I. PROCEDURAL HISTORY
Plaintiff filed her application for DIB on December 12, 2013, alleging an onset date of
November 22, 2013. (Tr. 169-77). Plaintiff was initially denied for DIB on February 14, 2014,
and she filed a Request for Hearing before an Administrative Law Judge (“ALJ”) on March 4,
2014. (Tr. 79-85). Plaintiff also applied for SSI on April 21, 2015 and her application was
escalated to the ALJ level with Plaintiff’s application for DIB. (Tr. 33, 193-98, 273). The ALJ
conducted a hearing on April 23, 2015. (Tr. 30-64).
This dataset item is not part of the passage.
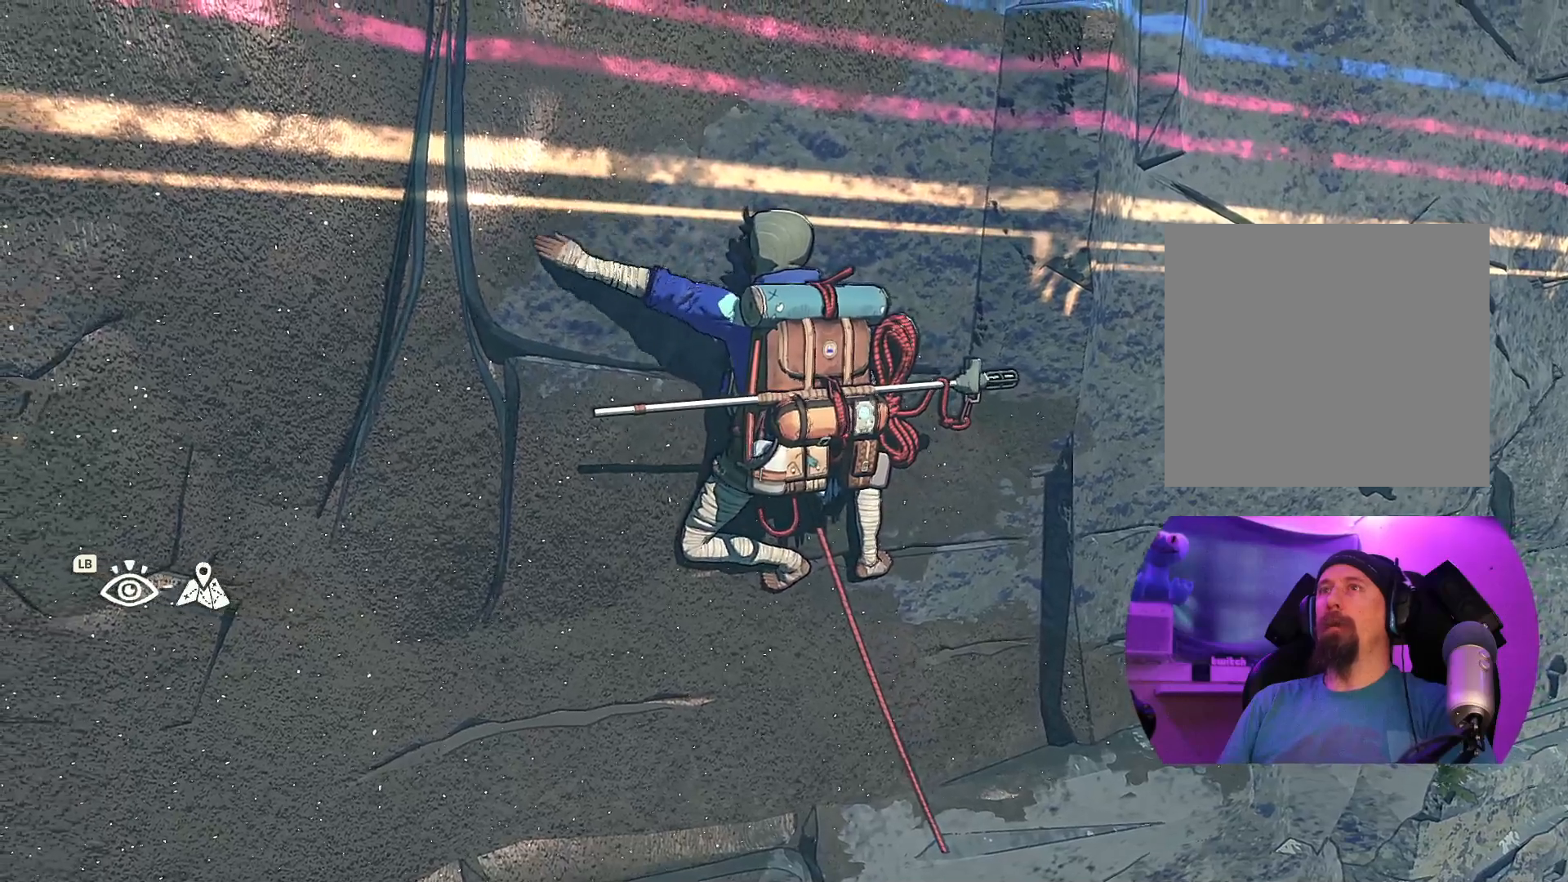
{"buttons": [], "left_stick": "center", "right_stick": "center", "events": [[67, "left_stick", "center"], [300, "left_stick", "down-left"], [417, "left_stick", "center"]]}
After the hearing, by decision dated May 4,
2015, the ALJ found Plaintiff not disabled. (Tr. 12-29). On June 3, 2016, the Appeals Council
denied Plaintiff’s request for review. (Tr. 1-6). As such, the ALJ’s decision stands as the final
decision of the Commissioner.
II. DECISION OF THE ALJ
The ALJ found Plaintiff has not engaged in substantial gainful activity since November
22, 2013, the alleged onset date. (Tr. 17). The ALJ found Plaintiff has the severe impairments
of migraines and anxiety disorder, but that no impairment or combination of impairments meets
or medically equals the severity of one of the listed impairments in 20 C.F.R. Part 404, Subpart
P, Appendix 1. (Tr. 17-18).
After considering the entire record, the ALJ determined Plaintiff has the Residual
Functional Capacity (“RFC”) to perform light work with the following limitations. (Tr. 19).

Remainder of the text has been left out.